Goods that had to come from abroad had their very own problems. With the shift in desire from foodservice to retail, the requirement for packaging changed dramatically, More tin, glass and plastic material was necessary for use in buyer packaging. As much more of this product packaging material concluded up in consumers’ houses instead of in places, the cardboard recycling function got disrupted as well, causing shortages.
The shifts in demand have had a big effect on output activities. In certain instances, this even meant a total stop of output (e.g. inside the duck farming industry, which arrived to a standstill as a result of demand fall out in the foodservice sector). In other situations, a major portion of the personnel contracted corona (e.g. in the various meats processing industry), causing a closure of facilities.
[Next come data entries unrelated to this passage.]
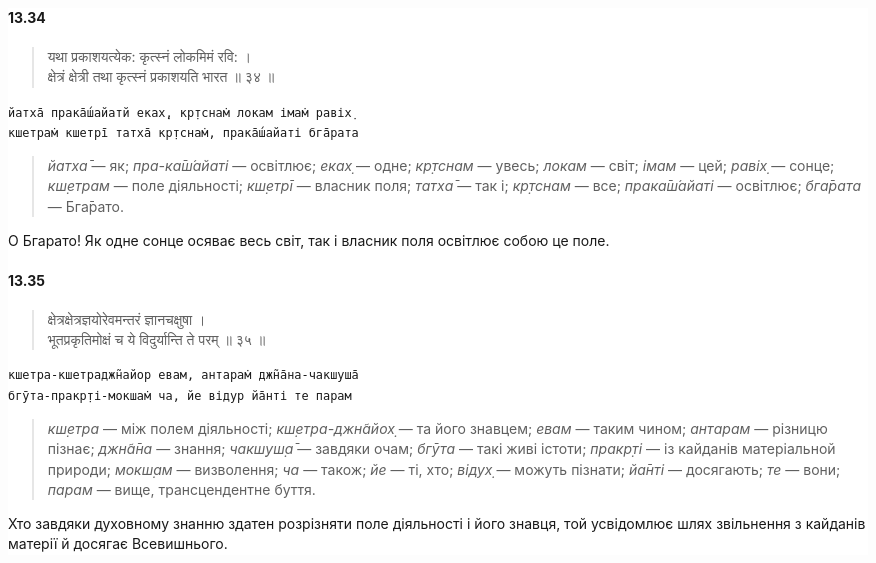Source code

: #### 13.34

> यथा प्रकाशयत्येक: कृत्स्‍नं लोकमिमं रवि: ।\
> क्षेत्रं क्षेत्री तथा कृत्स्‍नं प्रकाशयति भारत ॥ ३४ ॥

    йатха̄ прака̄ш́айатй еках̣, кр̣тснам̇ локам імам̇ равіх̣
    кшетрам̇ кшетрı̄ татха̄ кр̣тснам̇, прака̄ш́айаті бга̄рата

> *йатха̄* — як; *пра-ка̄ш́айаті* — освітлює; *еках̣* — одне; *кр̣тснам* — увесь; *локам* — світ; *імам* — цей; *равіх̣* — сонце; *кш̣етрам* — поле діяльності; *кш̣етрı̄* — власник поля; *татха̄* — так і; *кр̣тснам* — все; *прака̄ш́айаті* — освітлює; *бга̄рата* — Бга̄рато.

О Бгарато! Як одне сонце осяває весь світ, так і власник поля освітлює собою це поле.

#### 13.35

> क्षेत्रक्षेत्रज्ञयोरेवमन्तरं ज्ञानचक्षुषा ।\
> भूतप्रकृतिमोक्षं च ये विदुर्यान्ति ते परम् ॥ ३५ ॥

    кшетра-кшетраджн̃айор евам, антарам̇ джн̃а̄на-чакшуша̄
    бгӯта-пракр̣ті-мокшам̇ ча, йе відур йа̄нті те парам

> *кш̣етра* — між полем діяльності; *кш̣етра-джн̃айох̣* — та його знавцем; *евам* — таким чином; *антарам* — різницю пізнає; *джн̃а̄на* — знання; *чакш̣уш̣а̄* — завдяки очам; *бгӯта* — такі живі істоти; *пракр̣ті* — із кайданів матеріальной природи; *мокш̣ам* — визволення; *ча* — також; *йе* — ті, хто; *відух̣* — можуть пізнати; *йа̄нті* — досягають; *те* — вони; *парам* — вище, трансцендентне буття.

Хто завдяки духовному знанню здатен розрізняти поле діяльності і його знавця, той усвідомлює шлях звільнення з кайданів матерії й досягає Всевишнього.


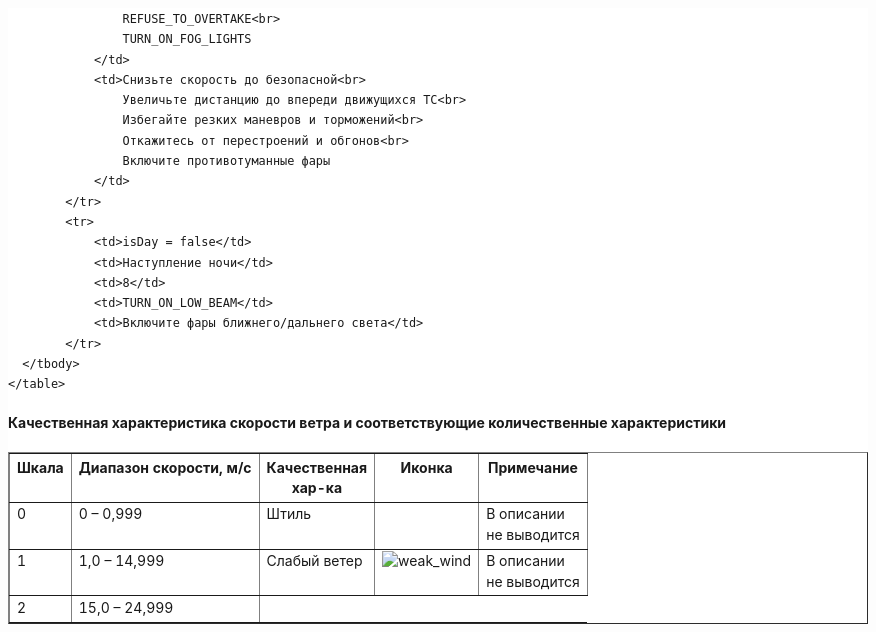                     REFUSE_TO_OVERTAKE<br>
                    TURN_ON_FOG_LIGHTS
                </td>
                <td>Снизьте скорость до безопасной<br>
                    Увеличьте дистанцию до впереди движущихся ТС<br>
                    Избегайте резких маневров и торможений<br>
                    Откажитесь от перестроений и обгонов<br>
                    Включите противотуманные фары    
                </td>
            </tr>
            <tr>
                <td>isDay = false</td>
                <td>Наступление ночи</td>
                <td>8</td>
                <td>TURN_ON_LOW_BEAM</td>
                <td>Включите фары ближнего/дальнего света</td>
            </tr>
      </tbody>
    </table>

#### Качественная характеристика скорости ветра и соответствующие количественные характеристики

<table border = "1">
    <thead>
        <th>
            Шкала
        </th>
        <th>
            Диапазон скорости, м/с
        </th>
        <th>
            Качественная<br>хар-ка
        </th>
        <th>
            Иконка
        </th>
        <th>
            Примечание
        </th>
    </thead>
    <tbody>
        <tr>
            <td>
                0
            </td>
            <td>0 – 0,999</td>
            <td>Штиль</td>
            <td></td>
            <td>В описании<br>не выводится</td>
        </tr>
        <tr>
            <td>1</td>
            <td>1,0 – 14,999</td>
            <td>Слабый ветер</td>
            <td>
                <img src="weak_wind.png" alt="weak_wind" width="70" height="40">
            </td>
            <td>В описании<br>не выводится</td>
        </tr>
        <tr>
            <td>2</td>
            <td>15,0 – 24,999</td>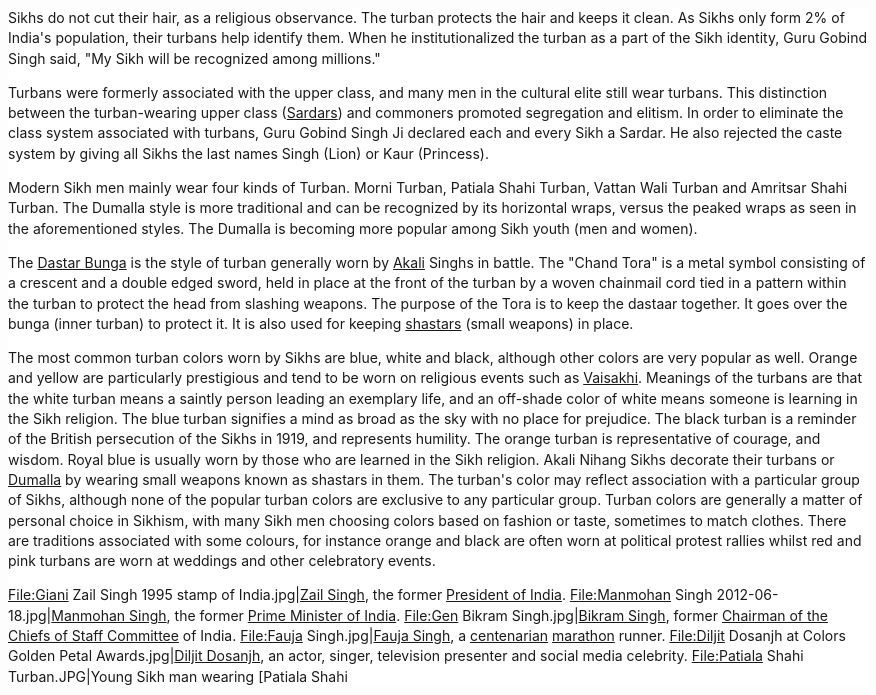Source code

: Sikhs do not cut their hair, as a religious observance. The turban
protects the hair and keeps it clean. As Sikhs only form 2% of India's
population, their turbans help identify them. When he institutionalized
the turban as a part of the Sikh identity, Guru Gobind Singh said, "My
Sikh will be recognized among millions."

Turbans were formerly associated with the upper class, and many men in
the cultural elite still wear turbans. This distinction between the
turban-wearing upper class ([Sardars](Sardar "wikilink")) and commoners
promoted segregation and elitism. In order to eliminate the class system
associated with turbans, Guru Gobind Singh Ji declared each and every
Sikh a Sardar. He also rejected the caste system by giving all Sikhs the
last names Singh (Lion) or Kaur (Princess).

Modern Sikh men mainly wear four kinds of Turban. Morni Turban, Patiala
Shahi Turban, Vattan Wali Turban and Amritsar Shahi Turban. The Dumalla
style is more traditional and can be recognized by its horizontal wraps,
versus the peaked wraps as seen in the aforementioned styles. The
Dumalla is becoming more popular among Sikh youth (men and women).

The [Dastar Bunga](Dastar_bunga "wikilink") is the style of turban
generally worn by [Akali](Nihang "wikilink") Singhs in battle. The
"Chand Tora" is a metal symbol consisting of a crescent and a double
edged sword, held in place at the front of the turban by a woven
chainmail cord tied in a pattern within the turban to protect the head
from slashing weapons. The purpose of the Tora is to keep the dastaar
together. It goes over the bunga (inner turban) to protect it. It is
also used for keeping [shastars](shastars "wikilink") (small weapons) in
place.

The most common turban colors worn by Sikhs are blue, white and black,
although other colors are very popular as well. Orange and yellow are
particularly prestigious and tend to be worn on religious events such as
[Vaisakhi](Vaisakhi "wikilink"). Meanings of the turbans are that the
white turban means a saintly person leading an exemplary life, and an
off-shade color of white means someone is learning in the Sikh religion.
The blue turban signifies a mind as broad as the sky with no place for
prejudice. The black turban is a reminder of the British persecution of
the Sikhs in 1919, and represents humility. The orange turban is
representative of courage, and wisdom. Royal blue is usually worn by
those who are learned in the Sikh religion. Akali Nihang Sikhs decorate
their turbans or [Dumalla](Dumalla "wikilink") by wearing small weapons
known as shastars in them. The turban's color may reflect association
with a particular group of Sikhs, although none of the popular turban
colors are exclusive to any particular group. Turban colors are
generally a matter of personal choice in Sikhism, with many Sikh men
choosing colors based on fashion or taste, sometimes to match clothes.
There are traditions associated with some colours, for instance orange
and black are often worn at political protest rallies whilst red and
pink turbans are worn at weddings and other celebratory events.

<File:Giani> Zail Singh 1995 stamp of India.jpg\|[Zail
Singh](Zail_Singh "wikilink"), the former [President of
India](President_of_India "wikilink"). <File:Manmohan> Singh
2012-06-18.jpg\|[Manmohan Singh](Manmohan_Singh "wikilink"), the former
[Prime Minister of India](Prime_Minister_of_India "wikilink").
<File:Gen> Bikram Singh.jpg\|[Bikram
Singh](Bikram_Singh_(general) "wikilink"), former [Chairman of the
Chiefs of Staff
Committee](Chairman_of_the_Chiefs_of_Staff_Committee "wikilink") of
India. <File:Fauja> Singh.jpg\|[Fauja Singh](Fauja_Singh "wikilink"), a
[centenarian](centenarian "wikilink") [marathon](marathon "wikilink")
runner. <File:Diljit> Dosanjh at Colors Golden Petal Awards.jpg\|[Diljit
Dosanjh](Diljit_Dosanjh "wikilink"), an actor, singer, television
presenter and social media celebrity. <File:Patiala> Shahi
Turban.JPG\|Young Sikh man wearing [Patiala Shahi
Supply chain – Distribution pursuits were also affected. The beginning of the Corona crisis of China caused the flow of sea containers to slow down fairly shortly in 2020. This resulted in restricted transport capability throughout the very first weeks of the issues, and high expenses for container transport as a consequence. Truck transport encountered different problems. At first, there were uncertainties on how transport would be managed for borders, which in the long run were not as stringent as feared. What was problematic in many situations, nevertheless, was the accessibility of motorists.
The reaction to COVID-19 – supply chain resilience The supply chain resilience evaluation held by Prof. de Colleagues as well as Leeuw, was used on the overview of the core things of supply chain resilience:
To us this particular framework for the evaluation of the interview, the conclusions indicate that not many organizations had been well prepared for the corona problems and actually mostly applied responsive practices. Probably the most notable supply chain lessons were:
Figure 1. Eight best methods for meals supply chain resilience
For starters, the need to design the supply chain for flexibility and agility. This appears particularly challenging for smaller companies: building resilience into a supply chain takes attention and time in the business, and smaller organizations often do not have the capacity to do so.
Second, it was found that more attention was needed on spreading danger as well as aiming for risk reduction within the supply chain. For the future, meaning far more attention has to be provided to the manner in which companies rely on specific countries, customers, and suppliers.
Third, attention is required for explicit prioritization as well as smart rationing techniques in situations where demand cannot be met. Explicit prioritization is actually necessary to keep on to meet market expectations but in addition to improve market shares where competitors miss opportunities. This particular task isn’t new, however, it has in addition been underexposed in this specific crisis and was frequently not a component of preparatory activities.
Fourthly, the corona problems shows us that the monetary impact of a crisis also depends on the way cooperation in the chain is actually set up. It is typically unclear exactly how further expenses (and benefits) are sent out in a chain, if at all.
Finally, relative to other functional departments, the businesses and supply chain functionality are in the driving accommodate during a crisis. Product development and marketing activities need to go hand in hand with supply chain pursuits. Whether or not the corona pandemic will structurally change the traditional considerations between logistics and creation on the one hand as well as marketing and advertising on the other, the potential future will need to explain to.
How’s the Dutch food supply chain coping throughout the corona crisis?